'Jackie' must testify in lawsuit over Rolling Stone rape story
A Virginia judge has ruled that the woman at the center of Rolling Stone's discredited story about an alleged frat house gang rape must testify as part of a lawsuit against the magazine.
The woman identified only as "Jackie" will be deposed on Thursday by attorneys representing Rolling Stone and Nicole Eramo, the University of Virginia administrator who is suing the magazine and the author of the now-retracted article, Sabrina Rubin Erdely.
Erdely's 2014 piece, "A Rape On Campus," featured Jackie's graphic claim to have been raped by a group of fraternity members during her freshman year at UVA.

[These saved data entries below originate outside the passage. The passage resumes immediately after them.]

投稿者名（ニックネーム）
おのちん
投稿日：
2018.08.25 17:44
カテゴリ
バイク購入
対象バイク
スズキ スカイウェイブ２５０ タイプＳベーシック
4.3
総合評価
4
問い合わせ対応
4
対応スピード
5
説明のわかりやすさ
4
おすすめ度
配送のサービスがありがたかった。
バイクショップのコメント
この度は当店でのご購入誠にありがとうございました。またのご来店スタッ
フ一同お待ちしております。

Eramo, an associate dean of students at UVA, is suing Rolling Stone and Erdely for defamation over what she says was an unfair portrayal of her as an insensitive campus bureaucrat in the story. She is seeking $7.85 million in damages.
The story unraveled after doubts about Jackie's allegation surfaced. Police eventually said they found no evidence that the rape occurred, and an independent review conducted by Columbia University's Graduate School of Journalism found sweeping editorial failures on the part of Rolling Stone.
Attorneys for Jackie had resisted the deposition, arguing that she would be re-victimized if forced to recount the incident under oath and it could bring her "extreme psychological" and "irreparable harm."
At a hearing held Monday in a Charlottesville, Virginia, Judge Glen E. Conrad denied a motion filed by Jackie's attorneys to quash the deposition subpoena.
Conrad ruled that all records and transcripts of the deposition will be sealed, and that it will be held at a "mutually convenient location, with priority given to the convenience of and comfort" of Jackie.
The judge said that the plaintiff's attorneys may depose Jackie for five hours over a two-day period, or may petition for additional time.
Libby Locke, an attorney for Eramo, said Rolling Stone's negligence led to her client's unflattering portrayal.
"Jackie was Rolling Stone's sole source for the false tale of rape that it recklessly published. There were numerous red flags in Jackie's account, which should have put Rolling Stone on notice that she was not a credible source for information," Locke said. "Nevertheless, Rolling Stone was dead set on portraying Dean Eramo as a callous administrator who discouraged Jackie from reporting an assault to police — when in fact, it appears that Jackie knew that her tale of rape would not have stood up under real scrutiny and investigation. Had Rolling Stone done the fact-checking and digging that they were legally and ethically required to do as journalists, Dean Eramo would not have been so wrongfully targeted."
Attorneys for Rolling Stone and Jackie did not respond to a request for comment.
Rolling Stone also faces a $25 million suit from the UVA fraternity, Phi Kappa Psi, that was named in the article.
Three former frat members have also filed a suit against Rolling Stone, but have not specified an amount.